Problem to work on:
Write out the part of the provided article on Spain's housing crisis that opens with the words containing "Gold Visa Rush: It’s" and closes with "told the outlet.".

Provided text:
Spain’s Prime Minister Pedro Sánchez says the country is proposing an extraordinary new tax of 100% for real estate buyers from outside the European Union. It’s part of a collection of measures to address the country’s housing crisis, he says, and it’s bad news for Britons who thought they might be able to surmount post-Brexit bureaucracy to settle on the costa del sol.
Taking the Bull by the Horns
Spain’s housing crisis is acute: The country has seen a 24% increase in homelessness since 2012, and the proportion of people living in rented accommodations who are at risk of poverty sits at 45%, the highest in Europe, per a Reuters report. While its housing market has become increasingly less affordable, tourism has boomed and the supply of short-term rentals has jumped while the availability of long-term leases declined. This summer saw widespread protests against tourism in holiday hot-spots like Barcelona.
With the planned property tax on non-EU nationals, the Spanish prime minister is broadening the conversation beyond run-of-the-mill tourists with selfie sticks, focusing on wealthy foreign investors:
- Spain already scrapped its golden visa program, which will officially shutter in April this year, meaning wealthy foreigners can no longer invest their way to a Spanish passport.
- Sánchez said when the program was scrapped that the majority of foreigners who’d applied for citizenship via investment had done so through buying real estate.
On Monday, Sánchez said that non-EU nationals had bought 27,000 properties in Spain in 2023, “not to live in them, but mainly to speculate.”
Gold Visa Rush: It’s not just Brits who’ll miss out on a sunny home in Spain; Bloomberg reported last week that there’s been an uptick in American buyers rushing to take advantage of the final days of Spain’s golden visa program. “It’s been non-stop requests,” Matt Anderson, an American real estate agent working on the Spanish island of Mallorca, told the outlet.

Extracted records:
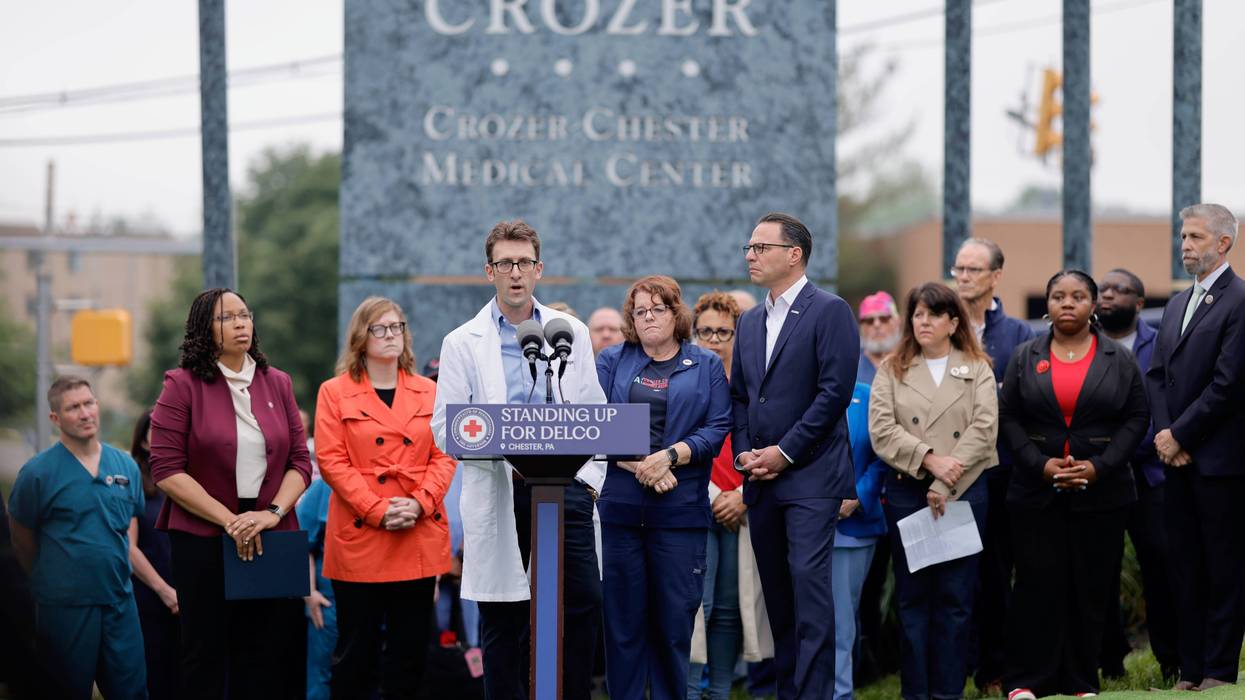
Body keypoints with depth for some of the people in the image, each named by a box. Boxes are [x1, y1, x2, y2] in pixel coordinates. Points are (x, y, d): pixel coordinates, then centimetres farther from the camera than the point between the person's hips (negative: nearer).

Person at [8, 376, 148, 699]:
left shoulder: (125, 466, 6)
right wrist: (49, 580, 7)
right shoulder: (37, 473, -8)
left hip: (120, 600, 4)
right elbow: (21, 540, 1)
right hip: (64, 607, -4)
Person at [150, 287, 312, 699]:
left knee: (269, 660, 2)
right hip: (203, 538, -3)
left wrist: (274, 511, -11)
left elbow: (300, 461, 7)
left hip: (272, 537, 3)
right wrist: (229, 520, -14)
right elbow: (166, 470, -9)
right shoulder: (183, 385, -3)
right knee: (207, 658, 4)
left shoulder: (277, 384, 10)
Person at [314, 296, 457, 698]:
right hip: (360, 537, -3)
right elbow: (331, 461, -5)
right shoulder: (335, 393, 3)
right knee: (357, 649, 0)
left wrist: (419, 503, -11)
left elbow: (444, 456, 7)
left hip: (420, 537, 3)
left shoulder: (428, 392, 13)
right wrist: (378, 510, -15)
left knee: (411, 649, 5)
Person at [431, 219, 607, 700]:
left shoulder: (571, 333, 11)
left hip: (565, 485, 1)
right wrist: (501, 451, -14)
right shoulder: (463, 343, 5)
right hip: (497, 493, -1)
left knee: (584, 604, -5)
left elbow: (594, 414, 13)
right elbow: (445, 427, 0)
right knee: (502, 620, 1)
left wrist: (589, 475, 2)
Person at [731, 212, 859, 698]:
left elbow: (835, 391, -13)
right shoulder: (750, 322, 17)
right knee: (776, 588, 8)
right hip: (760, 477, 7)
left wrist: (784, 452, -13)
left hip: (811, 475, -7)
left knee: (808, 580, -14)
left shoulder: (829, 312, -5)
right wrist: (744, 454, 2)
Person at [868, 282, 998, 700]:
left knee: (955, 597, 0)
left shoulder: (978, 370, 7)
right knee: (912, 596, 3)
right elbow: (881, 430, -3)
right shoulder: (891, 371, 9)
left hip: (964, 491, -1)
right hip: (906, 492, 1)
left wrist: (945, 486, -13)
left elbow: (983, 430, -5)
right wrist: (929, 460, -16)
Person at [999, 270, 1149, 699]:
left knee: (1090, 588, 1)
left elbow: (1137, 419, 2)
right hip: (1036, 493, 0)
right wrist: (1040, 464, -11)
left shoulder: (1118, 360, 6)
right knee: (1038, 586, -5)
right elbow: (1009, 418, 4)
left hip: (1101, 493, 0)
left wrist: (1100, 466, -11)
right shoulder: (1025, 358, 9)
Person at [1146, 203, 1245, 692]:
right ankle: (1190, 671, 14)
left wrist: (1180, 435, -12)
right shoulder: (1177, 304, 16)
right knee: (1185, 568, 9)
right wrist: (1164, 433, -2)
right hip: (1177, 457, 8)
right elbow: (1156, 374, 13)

==

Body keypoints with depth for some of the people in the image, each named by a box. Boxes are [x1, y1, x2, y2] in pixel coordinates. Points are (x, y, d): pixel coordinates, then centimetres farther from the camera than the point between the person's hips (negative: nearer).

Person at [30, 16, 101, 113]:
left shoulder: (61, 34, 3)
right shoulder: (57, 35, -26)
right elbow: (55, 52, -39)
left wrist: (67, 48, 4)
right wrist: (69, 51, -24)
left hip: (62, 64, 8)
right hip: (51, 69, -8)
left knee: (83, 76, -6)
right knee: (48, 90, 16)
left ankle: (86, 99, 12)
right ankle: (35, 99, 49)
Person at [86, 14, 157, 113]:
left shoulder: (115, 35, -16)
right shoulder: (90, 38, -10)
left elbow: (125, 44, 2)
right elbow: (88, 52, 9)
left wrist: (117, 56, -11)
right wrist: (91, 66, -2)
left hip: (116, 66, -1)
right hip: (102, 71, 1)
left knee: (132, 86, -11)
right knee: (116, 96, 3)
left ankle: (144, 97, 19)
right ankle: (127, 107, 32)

Answer to the problem:
Gold Visa Rush: It’s not just Brits who’ll miss out on a sunny home in Spain; Bloomberg reported last week that there’s been an uptick in American buyers rushing to take advantage of the final days of Spain’s golden visa program. “It’s been non-stop requests,” Matt Anderson, an American real estate agent working on the Spanish island of Mallorca, told the outlet.